While Cellini was in France, Primaticcio had been sent to Italy to collect art treasures on behalf of the king. The painter returned with the moulds of some of the most celebrated statues of antiquity. Bronze castings were made from these at the foundry at Fontainebleau and the statues were finally set up in the long gallery at Fontainebleau ready for the king’s inspection. They included the Vatican “Ariadne,” the “[Apollo Belvedere],” the “[Laocoon],” the “[Aphrodite of Cnidus]” and the “Hercules Commodus.” Cellini had certainly some ground for complaint when he found his silver statue of Jove placed in such a company, and it is not surprising that he attributed the chance to the envy of his rival, the painter. Readers of the “Autobiography” will remember the wealth of artistic detail intended to “add verisimilitude to an otherwise bald and unconvincing narrative” with which Cellini narrates how the malice of Francis’ mistress, Mme. d’Estampe, was used against him. The visit of Francis to the gallery was delayed until evening in the hope that Cellini’s silver statue would appear mean among the ancient masterpieces with which it was to be shown. Of course the wayward Florentine was fully equal to the emergency. He placed a great torch in the hand of Jove and ordered his assistant to avoid lighting it until the king had passed the rest of the statues and was inspecting the silver one. The flood of light produced the effect which Cellini had anticipated. It was the modern statue, not the old-time bronzes which appeared the more effective.
The experience of Cellini at the Court of Francis I. proves that sculpture in France had now a body of influential and appreciative patrons—the first essential of a strong art movement. As we have seen, these patrons had very solid reasons for the interest they extended to the artists they employed. Francis’ marked preference for painting and sculpture of the Italian manner was not, however, without drawbacks. By selecting Rosso and Primaticcio to supervise the decoration of the palace at Fontainebleau, Francis practically endowed a foreign style. No doubt his judgment was sound. The native sculptors and painters had neither the experience nor the skill to carry out a scheme so foreign to anything upon which they had worked before.
In a very short while, however, the example of the Italians and the heavy premium placed upon any artistic talent led to the rise of native sculptors of distinction. The first French sculptor of supreme ability was Jean Goujon. The name first occurs in the building accounts of St. Maclou at Rouen in 1540. By 1547 Jean Goujon had entered the service of Francis I. Two years later he was at work upon the Fountain of the Innocents of Paris. The most instructive example of Goujon’s work is, however, the famous “[Diana]” now in the Louvre. The statue originally surmounted a fountain in the courtyard of Diana of Poitiers’ Castle of Anet, built by Henry II. for his mistress. The marble rested upon a sarcophagus raised upon tier after tier of carved decorative work. It was, therefore, intended to be viewed at an elevation, as can be seen in the well-known drawing by Goujon himself at the British Museum.

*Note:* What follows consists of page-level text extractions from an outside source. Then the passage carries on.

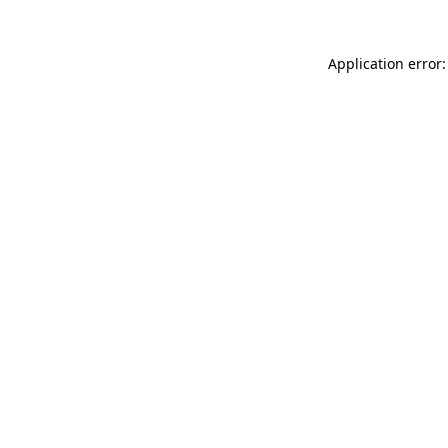
Application error: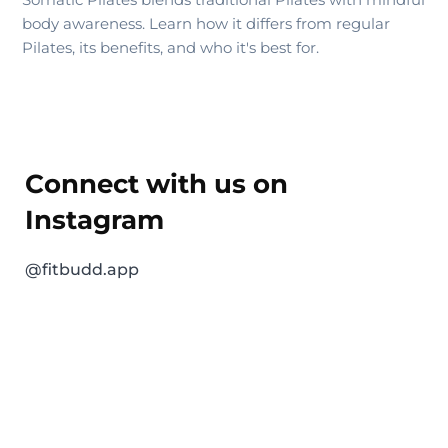
body awareness. Learn how it differs from regular
Pilates, its benefits, and who it's best for.
Connect with us on
Instagram
@fitbudd.app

In estimating the genius of Goujon, the fact that he was first and foremost an architect must never be forgotten. The full beauty of his statues can only be properly appreciated when considered in connection with the sites for which they were designed. When we realize the decorative scheme of which a statue like “[Diana]” was intended to be the culminating-point, we can see that the claims of Goujon to be considered as the founder of modern French sculpture are not ill-founded. In addition to its fine decorative effect, the “[Diana]” possesses that balance which has always been a feature in the finest French art. For the rest, Goujon owes some prominent characteristics of his style to Cellini and the painters of the Fontainebleau school. Note, for instance, the elongated limbs and the over-slender proportions of his figures which Goujon has accentuated in his endeavour to endow his statues with all possible grace. The justification for the inclusion of Goujon among the great masters of sculpture depends upon the fact that he was the first French sculptor to introduce the nude figure as an object of æsthetic admiration into French decorative art. In doing so he freed French sculpture from the bonds of asceticism, and showed how its eventual greatness was to be secured.
JEAN GOUJON
DIANA (FROM THE FOUNTAIN AT ANET)
Louvre, Paris
Nor does this exhaust the interest attaching to Goujon’s “Diana.” It equally emphasizes the second great characteristic of French sculpture—its connection with the feminine element, which has always been a dominant factor alike in French art and French social life.
It is said that in the statue of “[Diana],” Goujon has portrayed the form of his patroness, Diana of Poitiers. And, indeed, the cold nude figure of the goddess of Chastity might well serve as a character-sketch of the passionless beauty who captivated the Dauphin Henry when he was half her age, ruled France for half a decade, and—a poseuse to the last—died leaving large sums to found a home for repentant Magdalens of Paris. Almost every prominent French artist during the sixteenth, seventeenth, and eighteenth centuries was closely connected with one or other of the Court favourites. In the case of Goujon it was Diana of Poitiers. His career was immensely helped by the friendly aid of the mistress of Henry II.